[[ DATA RECORDS open ]]
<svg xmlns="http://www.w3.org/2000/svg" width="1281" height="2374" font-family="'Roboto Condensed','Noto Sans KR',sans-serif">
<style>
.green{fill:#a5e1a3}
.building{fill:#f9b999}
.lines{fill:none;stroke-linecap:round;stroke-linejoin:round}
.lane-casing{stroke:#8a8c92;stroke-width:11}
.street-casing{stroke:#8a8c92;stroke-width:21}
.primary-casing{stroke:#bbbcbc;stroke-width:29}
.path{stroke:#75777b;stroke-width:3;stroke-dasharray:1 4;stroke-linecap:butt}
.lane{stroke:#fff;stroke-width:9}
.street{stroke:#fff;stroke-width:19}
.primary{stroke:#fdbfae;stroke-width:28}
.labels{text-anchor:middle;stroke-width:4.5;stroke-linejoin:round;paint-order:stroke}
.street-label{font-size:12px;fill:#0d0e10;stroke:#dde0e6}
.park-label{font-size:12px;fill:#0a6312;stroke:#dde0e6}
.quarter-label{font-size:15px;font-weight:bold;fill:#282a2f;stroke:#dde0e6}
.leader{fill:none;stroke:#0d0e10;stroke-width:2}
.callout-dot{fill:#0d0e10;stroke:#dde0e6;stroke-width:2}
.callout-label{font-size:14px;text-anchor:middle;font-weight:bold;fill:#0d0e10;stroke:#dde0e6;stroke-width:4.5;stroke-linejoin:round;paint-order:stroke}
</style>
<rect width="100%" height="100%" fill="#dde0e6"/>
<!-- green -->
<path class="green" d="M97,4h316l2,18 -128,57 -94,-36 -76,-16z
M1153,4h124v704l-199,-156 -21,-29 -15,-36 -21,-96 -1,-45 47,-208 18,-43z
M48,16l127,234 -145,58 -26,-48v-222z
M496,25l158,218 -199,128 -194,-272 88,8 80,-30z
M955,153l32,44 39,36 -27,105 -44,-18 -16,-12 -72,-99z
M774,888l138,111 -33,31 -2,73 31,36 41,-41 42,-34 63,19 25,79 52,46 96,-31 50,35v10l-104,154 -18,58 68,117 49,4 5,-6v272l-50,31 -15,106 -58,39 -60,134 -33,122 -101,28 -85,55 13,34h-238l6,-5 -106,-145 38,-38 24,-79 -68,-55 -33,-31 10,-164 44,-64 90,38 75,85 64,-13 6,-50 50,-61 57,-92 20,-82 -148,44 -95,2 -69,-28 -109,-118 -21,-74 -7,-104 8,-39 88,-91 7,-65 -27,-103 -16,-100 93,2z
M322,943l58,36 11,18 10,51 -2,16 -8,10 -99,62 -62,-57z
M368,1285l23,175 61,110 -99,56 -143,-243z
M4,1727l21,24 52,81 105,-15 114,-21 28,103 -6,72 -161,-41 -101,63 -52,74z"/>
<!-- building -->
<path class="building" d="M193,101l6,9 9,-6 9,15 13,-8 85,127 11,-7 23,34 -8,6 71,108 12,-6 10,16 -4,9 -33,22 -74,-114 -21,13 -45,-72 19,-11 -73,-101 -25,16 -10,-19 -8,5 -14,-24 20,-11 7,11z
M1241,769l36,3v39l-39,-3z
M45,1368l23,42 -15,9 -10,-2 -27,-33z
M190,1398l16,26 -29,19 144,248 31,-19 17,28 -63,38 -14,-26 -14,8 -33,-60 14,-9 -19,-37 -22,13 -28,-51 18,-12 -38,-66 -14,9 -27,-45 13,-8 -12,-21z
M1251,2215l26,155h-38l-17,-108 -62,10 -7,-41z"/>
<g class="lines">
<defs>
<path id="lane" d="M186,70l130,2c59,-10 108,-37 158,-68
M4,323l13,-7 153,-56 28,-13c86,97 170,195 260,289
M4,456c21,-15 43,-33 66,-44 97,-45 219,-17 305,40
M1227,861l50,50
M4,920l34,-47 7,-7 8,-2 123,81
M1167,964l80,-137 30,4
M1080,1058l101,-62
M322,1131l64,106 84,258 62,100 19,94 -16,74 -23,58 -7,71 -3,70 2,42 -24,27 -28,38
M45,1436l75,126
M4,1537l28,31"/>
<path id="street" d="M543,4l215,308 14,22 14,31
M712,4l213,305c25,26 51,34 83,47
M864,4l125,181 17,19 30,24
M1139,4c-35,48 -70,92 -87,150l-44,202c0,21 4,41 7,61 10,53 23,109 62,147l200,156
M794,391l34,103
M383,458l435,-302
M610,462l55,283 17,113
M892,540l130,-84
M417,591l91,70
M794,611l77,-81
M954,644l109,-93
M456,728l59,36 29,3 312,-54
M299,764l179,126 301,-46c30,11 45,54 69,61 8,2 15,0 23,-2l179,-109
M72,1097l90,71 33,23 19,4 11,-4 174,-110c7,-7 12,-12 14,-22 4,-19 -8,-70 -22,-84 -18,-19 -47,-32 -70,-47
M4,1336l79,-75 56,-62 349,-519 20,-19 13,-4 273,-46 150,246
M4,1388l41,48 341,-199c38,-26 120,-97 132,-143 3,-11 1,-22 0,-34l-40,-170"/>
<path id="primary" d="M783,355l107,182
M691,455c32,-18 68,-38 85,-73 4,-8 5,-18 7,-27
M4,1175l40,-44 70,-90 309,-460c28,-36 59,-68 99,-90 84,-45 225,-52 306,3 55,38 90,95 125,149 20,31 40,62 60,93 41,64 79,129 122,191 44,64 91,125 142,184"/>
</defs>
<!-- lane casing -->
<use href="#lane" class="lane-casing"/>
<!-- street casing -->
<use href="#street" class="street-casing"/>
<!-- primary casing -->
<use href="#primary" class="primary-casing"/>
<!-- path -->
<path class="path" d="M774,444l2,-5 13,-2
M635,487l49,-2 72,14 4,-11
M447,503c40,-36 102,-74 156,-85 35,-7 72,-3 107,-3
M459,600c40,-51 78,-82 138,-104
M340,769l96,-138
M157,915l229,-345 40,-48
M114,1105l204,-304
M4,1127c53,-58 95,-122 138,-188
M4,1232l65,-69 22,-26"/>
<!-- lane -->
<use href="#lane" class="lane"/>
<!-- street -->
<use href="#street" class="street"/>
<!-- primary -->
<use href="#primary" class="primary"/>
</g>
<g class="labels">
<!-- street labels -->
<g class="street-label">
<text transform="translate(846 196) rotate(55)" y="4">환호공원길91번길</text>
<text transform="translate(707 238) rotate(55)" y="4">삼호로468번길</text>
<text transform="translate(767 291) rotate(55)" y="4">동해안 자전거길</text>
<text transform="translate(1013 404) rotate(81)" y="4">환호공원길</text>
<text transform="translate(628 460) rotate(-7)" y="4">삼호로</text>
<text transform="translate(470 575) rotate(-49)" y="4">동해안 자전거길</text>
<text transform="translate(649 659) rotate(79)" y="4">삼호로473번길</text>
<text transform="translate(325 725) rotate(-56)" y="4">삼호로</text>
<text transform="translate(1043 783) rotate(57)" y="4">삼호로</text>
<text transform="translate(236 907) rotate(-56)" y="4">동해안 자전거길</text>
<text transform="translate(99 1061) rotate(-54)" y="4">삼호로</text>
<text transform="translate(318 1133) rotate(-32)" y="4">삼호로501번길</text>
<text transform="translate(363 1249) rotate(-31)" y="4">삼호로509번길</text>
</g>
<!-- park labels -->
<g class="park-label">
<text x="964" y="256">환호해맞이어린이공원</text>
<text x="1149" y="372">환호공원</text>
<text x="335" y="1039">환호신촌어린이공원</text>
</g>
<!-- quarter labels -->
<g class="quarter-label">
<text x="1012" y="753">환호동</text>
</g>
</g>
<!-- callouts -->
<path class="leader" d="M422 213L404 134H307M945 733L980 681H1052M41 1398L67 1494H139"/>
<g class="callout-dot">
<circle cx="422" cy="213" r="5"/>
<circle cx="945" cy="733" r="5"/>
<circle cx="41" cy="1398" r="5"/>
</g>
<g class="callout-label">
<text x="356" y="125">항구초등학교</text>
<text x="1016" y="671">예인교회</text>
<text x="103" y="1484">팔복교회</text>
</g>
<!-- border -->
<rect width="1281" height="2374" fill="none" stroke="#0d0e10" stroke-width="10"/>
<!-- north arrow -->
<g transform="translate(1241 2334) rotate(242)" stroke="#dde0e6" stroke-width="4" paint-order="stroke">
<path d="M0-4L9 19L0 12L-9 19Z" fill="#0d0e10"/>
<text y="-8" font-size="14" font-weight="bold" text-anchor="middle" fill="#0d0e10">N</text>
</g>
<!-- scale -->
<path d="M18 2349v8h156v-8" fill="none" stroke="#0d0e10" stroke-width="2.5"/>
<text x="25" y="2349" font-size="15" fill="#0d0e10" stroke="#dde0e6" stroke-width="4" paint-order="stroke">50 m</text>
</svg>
[[ DATA RECORDS closed ]]
WORK REQUEST. Your reply must be one number, namely the count of lines above that hold the string "linecap".

EXERCISE RESPONSE. 2